**Text under study**
You make two points here, but one does not follow the other. It is true that it is possible to use statistics in misleading ways to support bad conclusions. It is NOT true that statistical analysis is a bad way to make decisions because of this, however. In fact, rigorous statistical analysis is just about the ONLY way to objectively analyse a decision. Note that this doesn’t mean you just look at an average and call it a day - rigorous statistical analysis includes looking at things like standard deviations, sample size and quality (ie how independent the variables actually are), etc… there’s a lot that goes into it; but any other form of decision making is little better than guesswork.
This board has lost too many of its resident philosophers. Here’s my sophomore grade B recall:
Consequentialism is a highly influential moral framework, but it has multiple flaws. So people turn to deontological systems (eg Kantian ones) or virtue ethics. They are philosophically flawed too, though not as much as certain systems based on religious dogma generally speaking. (Aspects of Buddhism are a possible exception).
Act-utilitarianism was shot down during the 1800s in favor of rule-utilitarianism, most vividly because act utilitarianism doesn’t permit you to make commitments for the future. So you use consequentialist criteria to set the rules of society, with the understanding that you’ll only go all act-utilitarian if things get really hairy. A man’s got to know his limitations. Cite: JCC Smart: https://www.utilitarianism.com/utilitarianism-for-and-against.pdf See also Eastwood (1973).
One of consequentialism’s many faults is the boundless moral demands it places on the individual: whatever a middle class person donates to the poor, utilitarianism demands that he donate more (in practice). There’s a need for a more lenient framework. Rawls (1973) provides one, and even that is far more demanding than any real life system delivers.
Another fault is examined on page 62 of the pdf:
It is not difficult to show that utilitarianism could, in certain exceptional circumstances, have some very horrible consequences. In a very lucid and concise discussion note,3 H. J. McCloskey has considered such a case. Suppose that the sheriff of a small town can prevent serious riots (in which hundreds of people will be killed) only by ‘framing’ and executing (as a scapegoat) an innocent man. In actual cases of this sort the utilitarian will usually be able to agree with our normal moral feelings about such matters. He will be able to point out that there would be some possibility of the sheriff’s dishonesty being found out, with consequent weakening of confidence and respect for law and order in the community, the consequences of which would be far worse even than the painful deaths of hundreds of citizens. But as McCloskey is ready to point out, the case can be presented in such a way that these objections do not apply… Someone like McCloskey can always strengthen his story to the point that we would just have to admit that if utilitarianism is correct, then the sheriff must frame the innocent man. (McCloskey also has cogently argued that similar objectionable consequences are also implied by rule-utilitarianism. That is, an unjust system of punishment might be more useful than a just one. Hence even if rule-utilitarianism can clearly be distinguished from act utilitarianism, a utilitarian will not be able to avoid offensive consequences of his theory by retreating from the ‘act’ form to the ‘rule’ form.)

**Listed entries**
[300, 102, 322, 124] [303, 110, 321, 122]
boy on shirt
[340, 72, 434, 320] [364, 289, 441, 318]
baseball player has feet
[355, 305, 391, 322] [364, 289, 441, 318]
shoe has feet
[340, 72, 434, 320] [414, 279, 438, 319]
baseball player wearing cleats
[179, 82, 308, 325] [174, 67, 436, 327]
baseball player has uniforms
---
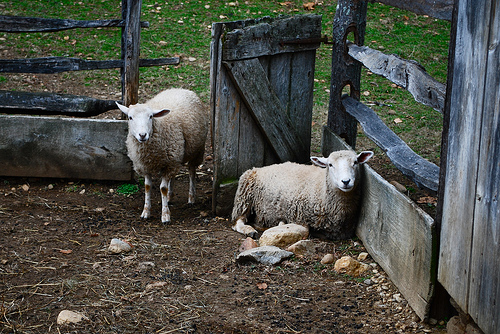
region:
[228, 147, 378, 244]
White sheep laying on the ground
---
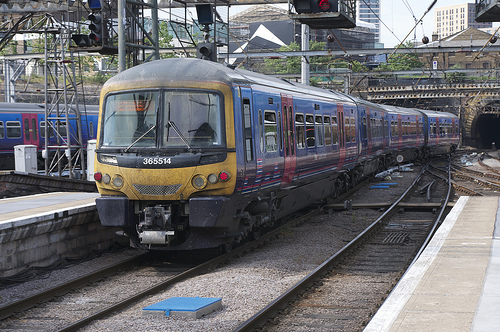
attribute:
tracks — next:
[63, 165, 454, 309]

**Problems to solve**
#1 Retype the stretch of the records from the line containing "[300, 102, 322, 124] [303, 110, 321, 122]" through the line containing "baseball player wearing cleats", keeping every character as it appears.
#2 Continue the discussion of consequentialism and utilitarianism from the point where it stops.

**Answers given**
#1
[300, 102, 322, 124] [303, 110, 321, 122]
boy on shirt
[340, 72, 434, 320] [364, 289, 441, 318]
baseball player has feet
[355, 305, 391, 322] [364, 289, 441, 318]
shoe has feet
[340, 72, 434, 320] [414, 279, 438, 319]
baseball player wearing cleats

#2
The point isn’t that there’s a slam dunk case against framing an innocent man. It’s that utilitarianism has very little to say about the tradeoffs between bad outcome and human rights or even personal integrity. Making tradeoffs is essential to moral practice. But limiting your moral imagination to a single criteria - happiness in the case of utilitarianism - necessarily has a distorting effect.
So what do I argue for? Consequentialism, with a particular fondness for negative utilitarianism, the minimization of suffering. Notwithstanding the above. Popper (1945), in a footnote argues that maximizing happiness is all fine and well, but suffering is potentially more measurable and somehow more compelling as a metric.
Late-late response, but this is spot-on. Most conflicts are where both sides know perfectly well what’s at stake, it’s just that both sides want to out-muscle the other. Sure, there are times when one side denies what’s happening (climate change), but usually it’s a plain old tug-of-war and there is no point in giving anything because giving = loss and taking = gain.
I don’t follow. If deprivation of human rights (i.e. summary execution) is suffering your flavor of utilitarianism should require a comparison between deprivation of one individual’s human rights and the prevention of a riot. This is a variation of the classic trolley problem - one life versus one hundred. The trade-off is direct.
What I don’t like is that the sheriff doesn’t care about abuse of his office simply because he can get away with it. I pointed this out upthread - with consequentialism, if you remove the consequence, there is no longer a distinction between right and wrong. I find that unacceptable.
I would distinguish between direct and indirect consequences. If the sheriff were caught executing an innocent man, that’s a direct consequence of his action. Nobody else has responsibility. But if the sheriff does not execute the innocent man, and a riot ensues, the riot is an indirect responsibility. Other individuals are directly responsible for rioting. People are pretty good at predicting direct consequences, but not so good at predicting indirect consequences.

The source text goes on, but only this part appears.